→ **TASKS TO PERFORM**
1. Update the biosecurity article from "In response to" to "for scientific pursuit.", swapping "advances" for "developments".
2. According to the biosecurity article, where was the Doomsday Clock set last Tuesday?
3. Using the biosecurity article, explain why the danger of pandemics from zoonoses is expected to increase.

The Doomsday Clock is Ticking on Biosecurity
Last Tuesday, we and the other members of the Bulletin of the Atomic Scientists’ Science and Security Board moved the iconic Doomsday Clock to 90 seconds to midnight, the closest it has ever been. We moved it largely (though not exclusively) because of the mounting dangers, both direct and indirect, of the war in Ukraine. (See the accompanying statement we published alongside the time change.)
The impact of this war on the global order has implications far beyond the nuclear realm and the battlefield more generally. The war thwarts international cooperation exactly when we need cooperation most—to address pressing 21st-century threats such as climate change, mis- and disinformation, and a problem we and others know quite well: the proliferation of biological threats.
Devastating events like the COVID-19 pandemic can no longer be considered rare, once-a-century occurrences. The number and diversity of infectious disease outbreaks has risen since 1980, with more than half caused by zoonotic diseases (that is, disease originating in animals and transmitted to humans). Zoonoses put the human population in danger of pandemics, a danger we should expect to increase as a changing climate alters animal migrations and behaviors and humans continue to push their built environment into more remote spaces. There is immense, uncharacterized diversity within the 26 virus families and the many phyla of bacteria and other microbes known to infect humans. The world’s ability to predict which of these viruses and microbes are most likely to cause human disease is woefully inadequate.
In response to these growing biological concerns, we have seen many welcome advances in research. We live in a time of revolutionary advances in the life sciences and associated technologies. No doubt some of these could lead to better health outcomes for all. Researchers can engineer living things to acquire new traits with increasing ease and reliability, especially viruses that can be synthesized de novo in the laboratory. Such capabilities inevitably lead to dual-use concerns. But as life sciences and associated technologies advance faster and faster, they outrace oversight regimes, strategies for risk assessment and risk mitigation, and the establishment of norms for scientific pursuit.

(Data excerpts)
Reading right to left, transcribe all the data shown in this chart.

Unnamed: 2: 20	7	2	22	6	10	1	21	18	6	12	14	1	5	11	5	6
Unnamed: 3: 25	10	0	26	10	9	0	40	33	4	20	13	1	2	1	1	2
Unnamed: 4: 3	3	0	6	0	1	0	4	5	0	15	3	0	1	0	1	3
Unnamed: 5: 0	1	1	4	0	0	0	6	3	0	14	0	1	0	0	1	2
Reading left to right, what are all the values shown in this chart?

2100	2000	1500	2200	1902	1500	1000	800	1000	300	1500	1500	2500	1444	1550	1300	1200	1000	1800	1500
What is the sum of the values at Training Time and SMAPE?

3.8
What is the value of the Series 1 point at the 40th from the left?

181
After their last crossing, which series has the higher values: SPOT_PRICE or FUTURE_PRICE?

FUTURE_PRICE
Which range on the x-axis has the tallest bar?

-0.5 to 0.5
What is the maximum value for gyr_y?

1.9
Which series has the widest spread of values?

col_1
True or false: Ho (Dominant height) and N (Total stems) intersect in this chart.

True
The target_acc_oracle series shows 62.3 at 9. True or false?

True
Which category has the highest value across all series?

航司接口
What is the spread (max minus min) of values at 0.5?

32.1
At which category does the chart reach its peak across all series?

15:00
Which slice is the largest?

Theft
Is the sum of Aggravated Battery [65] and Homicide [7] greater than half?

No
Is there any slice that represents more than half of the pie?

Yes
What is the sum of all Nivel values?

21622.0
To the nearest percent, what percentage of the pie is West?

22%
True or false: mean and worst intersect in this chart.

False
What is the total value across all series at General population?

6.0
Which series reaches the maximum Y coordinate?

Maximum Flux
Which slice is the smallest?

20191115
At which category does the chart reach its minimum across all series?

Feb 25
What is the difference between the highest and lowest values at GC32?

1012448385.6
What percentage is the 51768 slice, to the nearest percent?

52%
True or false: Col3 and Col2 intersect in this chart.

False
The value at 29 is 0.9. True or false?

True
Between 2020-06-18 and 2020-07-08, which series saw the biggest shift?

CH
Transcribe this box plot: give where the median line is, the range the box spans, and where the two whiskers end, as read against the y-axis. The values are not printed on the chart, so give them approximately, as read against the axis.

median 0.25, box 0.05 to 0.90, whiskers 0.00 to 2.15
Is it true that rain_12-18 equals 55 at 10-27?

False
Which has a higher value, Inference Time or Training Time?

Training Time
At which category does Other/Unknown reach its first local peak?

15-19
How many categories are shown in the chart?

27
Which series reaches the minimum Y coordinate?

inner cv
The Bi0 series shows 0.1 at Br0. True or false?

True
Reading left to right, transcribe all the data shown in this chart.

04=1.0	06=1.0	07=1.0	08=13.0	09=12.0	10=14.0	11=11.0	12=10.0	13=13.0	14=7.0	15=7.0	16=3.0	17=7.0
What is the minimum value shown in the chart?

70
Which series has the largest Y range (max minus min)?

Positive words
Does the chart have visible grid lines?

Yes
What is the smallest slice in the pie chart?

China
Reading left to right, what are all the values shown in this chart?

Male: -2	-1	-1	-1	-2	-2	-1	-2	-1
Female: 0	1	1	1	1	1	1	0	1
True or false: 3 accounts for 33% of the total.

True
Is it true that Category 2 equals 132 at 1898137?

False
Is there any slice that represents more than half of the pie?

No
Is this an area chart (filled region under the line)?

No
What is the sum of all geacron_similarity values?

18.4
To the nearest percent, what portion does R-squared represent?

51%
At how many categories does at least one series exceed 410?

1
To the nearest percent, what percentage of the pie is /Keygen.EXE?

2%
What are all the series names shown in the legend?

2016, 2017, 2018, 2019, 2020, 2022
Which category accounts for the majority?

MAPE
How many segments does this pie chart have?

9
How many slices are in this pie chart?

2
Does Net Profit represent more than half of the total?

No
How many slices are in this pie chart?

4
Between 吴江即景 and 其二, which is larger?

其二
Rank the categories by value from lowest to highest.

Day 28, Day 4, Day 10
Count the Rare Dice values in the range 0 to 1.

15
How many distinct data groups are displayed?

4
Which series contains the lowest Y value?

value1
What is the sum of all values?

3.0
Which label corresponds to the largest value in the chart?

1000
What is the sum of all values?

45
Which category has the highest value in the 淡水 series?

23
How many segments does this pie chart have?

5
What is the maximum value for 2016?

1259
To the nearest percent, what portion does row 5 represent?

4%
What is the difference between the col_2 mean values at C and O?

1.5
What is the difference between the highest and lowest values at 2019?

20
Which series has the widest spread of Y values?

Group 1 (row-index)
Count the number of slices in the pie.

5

→ **ANSWERS TO THIS EXERCISE**
1.
In response to these growing biological concerns, we have seen many welcome developments in research. We live in a time of revolutionary developments in the life sciences and associated technologies. No doubt some of these could lead to better health outcomes for all. Researchers can engineer living things to acquire new traits with increasing ease and reliability, especially viruses that can be synthesized de novo in the laboratory. Such capabilities inevitably lead to dual-use concerns. But as life sciences and associated technologies advance faster and faster, they outrace oversight regimes, strategies for risk assessment and risk mitigation, and the establishment of norms for scientific pursuit.

2. It was set to 90 seconds to midnight, the closest it has ever been.

3. A changing climate alters animal migrations and behaviors. Humans also continue to push their built environment into more remote spaces.